* Assignment 1
Echo the stretch of the beach essay from "Basking in the" through "with chubby fingers.", word for word.
* Assignment 2
Decide whether each statement below agrees with the beach essay. Answer yes or no for each, and quote the words of the essay that settle it.
(a) The narrator's son is named Ari.
(b) The seashell Ella finds is smooth on both sides.
(c) The visit that ended with a thunderstorm was the narrator's last family visit to the beach.
* Assignment 3
Pick up the beach essay after its final sentence and continue writing it.

* Study text
○ ○ ○ ○ ○ ○ ○

Basking in the Sun
| August 14, 2024“We should take our kids to the beach this summer,” Jacob said, a few years into our marriage
It’s a perfect, cloudless day at the beach.
My daughter, Ella, shrieks when the tide rushes up and wraps around her ankles. My son, Ari, makes grooves in the sand with his toy rake. My husband is snorkeling. He emerges to wave, and Ella points and shouts, “I see Daddy! I see Daddy!”
I breathe in the sea air. The sun warms my closed eyelids. I feel a tug on my swim dress, and when I open my eyes, my daughter’s brown eyes are pleading, “Mommy, help me find seashells.”
Where the water meets the sand, Ella finds a gray-striped seashell, curved like a scoop, with one side ridged and the other smooth. Ari takes it with chubby fingers.
We walk along the seashore hand in hand, water lapping at our feet.
I only have a few hazy memories of visiting the beach in childhood. I remember a yellow sand bucket and crying after my sister kicked down my sandcastle. I remember a thunderstorm rolling in, and fleeing to the car. We laughed as we got inside, our clothes drenched. It was our last family visit to the beach.
Melanoma.

○ ○ ○ ○ ○ ○ ○

[Text extractions at the page level]
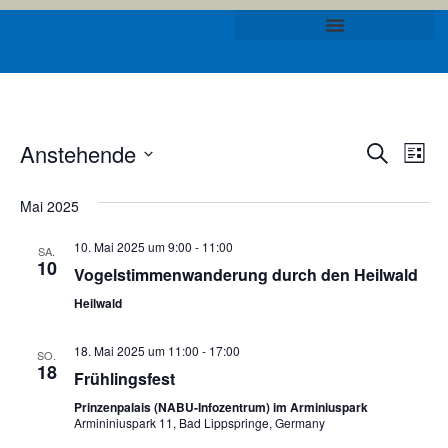
Anstehende
Veran
Ve
Suche
Liste
Datum
An
Such
wählen.
Mai 2025
Na
und
10. Mai 2025 um 9:00
-
11:00
SA.
Ansic
10
Vogelstimmenwanderung durch den Heilwald
Navig
Heilwald
18. Mai 2025 um 11:00
-
17:00
SO.
18
Frühlingsfest
Prinzenpalais (NABU-Infozentrum) im Arminiuspark
Armininiuspark 11, Bad Lippspringe, Germany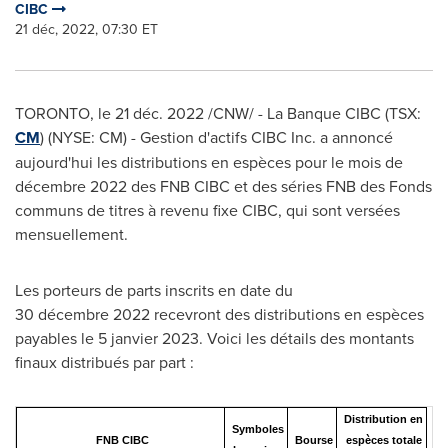
CIBC
21 déc, 2022, 07:30 ET
TORONTO
,
le 21 déc. 2022
/CNW/ - La Banque CIBC (TSX:
CM
) (NYSE: CM) - Gestion d'actifs CIBC Inc. a annoncé
aujourd'hui les distributions en espèces pour le mois de
décembre 2022 des FNB CIBC et des séries FNB des Fonds
communs de titres à revenu fixe CIBC, qui sont versées
mensuellement.
Les porteurs de parts inscrits en date du
30 décembre 2022 recevront des distributions en espèces
payables le 5 janvier 2023. Voici les détails des montants
finaux distribués par part :
Distribution en
Symboles
FNB CIBC
Bourse
espèces totale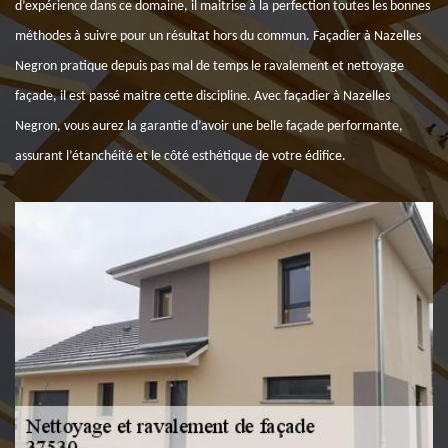
d’expérience dans ce domaine, il maitrise à la perfection toutes les bonnes
méthodes à suivre pour un résultat hors du commun. Façadier à Nazelles
Negron pratique depuis pas mal de temps le ravalement et nettoyage
façade, il est passé maitre cette discipline. Avec façadier à Nazelles
Negron, vous aurez la garantie d’avoir une belle façade performante,
assurant l’étanchéité et le côté esthétique de votre édifice.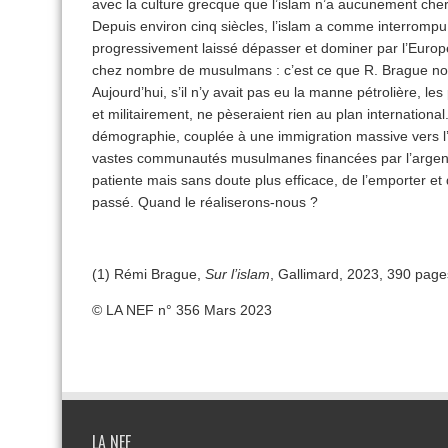
avec la culture grecque que l’islam n’a aucunement cher
Depuis environ cinq siècles, l’islam a comme interrompu
progressivement laissé dépasser et dominer par l’Europ
chez nombre de musulmans : c’est ce que R. Brague no
Aujourd’hui, s’il n’y avait pas eu la manne pétrolière, l
et militairement, ne pèseraient rien au plan internationa
démographie, couplée à une immigration massive vers l’E
vastes communautés musulmanes financées par l’argent d
patiente mais sans doute plus efficace, de l’emporter et
passé. Quand le réaliserons-nous ?
(1) Rémi Brague,
Sur l’islam
, Gallimard, 2023, 390 page
© LA NEF n° 356 Mars 2023
LA NEF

○ ○ ○ ○ ○ ○ ○

* Task output 1
Basking in the Sun
| August 14, 2024“We should take our kids to the beach this summer,” Jacob said, a few years into our marriage
It’s a perfect, cloudless day at the beach.
My daughter, Ella, shrieks when the tide rushes up and wraps around her ankles. My son, Ari, makes grooves in the sand with his toy rake. My husband is snorkeling. He emerges to wave, and Ella points and shouts, “I see Daddy! I see Daddy!”
I breathe in the sea air. The sun warms my closed eyelids. I feel a tug on my swim dress, and when I open my eyes, my daughter’s brown eyes are pleading, “Mommy, help me find seashells.”
Where the water meets the sand, Ella finds a gray-striped seashell, curved like a scoop, with one side ridged and the other smooth. Ari takes it with chubby fingers.

* Task output 2
(a) Yes: "My son, Ari, makes grooves in the sand with his toy rake."
(b) No: "with one side ridged and the other smooth."
(c) Yes: "It was our last family visit to the beach."

* Task output 3
I was ten when I first heard the word. It sounded strange and pretty on my tongue, like a girl’s name in a foreign language. I didn’t understand it, but I knew it meant Mommy was sick. She had a brown-and-black mole on her arm. It was ragged around the edges — not quite a circle, but a squiggly, amorphous blob. At night, my parents’ nervous whispers drifted up to my bedroom like fireplace smoke.
I heard words like, “cancer,” “surgery,” “survival rate.”
I didn’t fully understand, but I was old enough to know something was wrong.
My mom went to the doctor and returned with her arm in a cast. When it came off, there was a chunk missing from her arm. It looked like someone had taken a bite out of her arm, like she was a juicy apple and they couldn’t resist. All along its curve were small, neat black stiches, ants marching across a crisp, white fruit.
We were lucky. The cancer was caught early and could be removed without chemotherapy. Life returned to normal. My mom walked us to school and asked us about our days. She cooked dinner and went to school plays.
But whenever we went outside, my mother disappeared under layers of sun-protective clothes. She wore oversized sunglasses and a summer jacket over her regular clothes. She had a wide-brimmed hat with cloth panels that made her look like a beekeeper. When the sun was shining, she’d hold the panels over her face. She walked faster to be in the shade again, as though the sun was an invisible enemy stalking her.
We never went to the beach again. We took walks, visited botanical gardens, and hiked wooded trails. In our house, we called clouds “thank-goodness clouds,” and everyone was in a better mood when they floated through the sky like white sails in the ocean. But we never visited the beach. The beach was the epitome of sun — everything my mother wanted to avoid.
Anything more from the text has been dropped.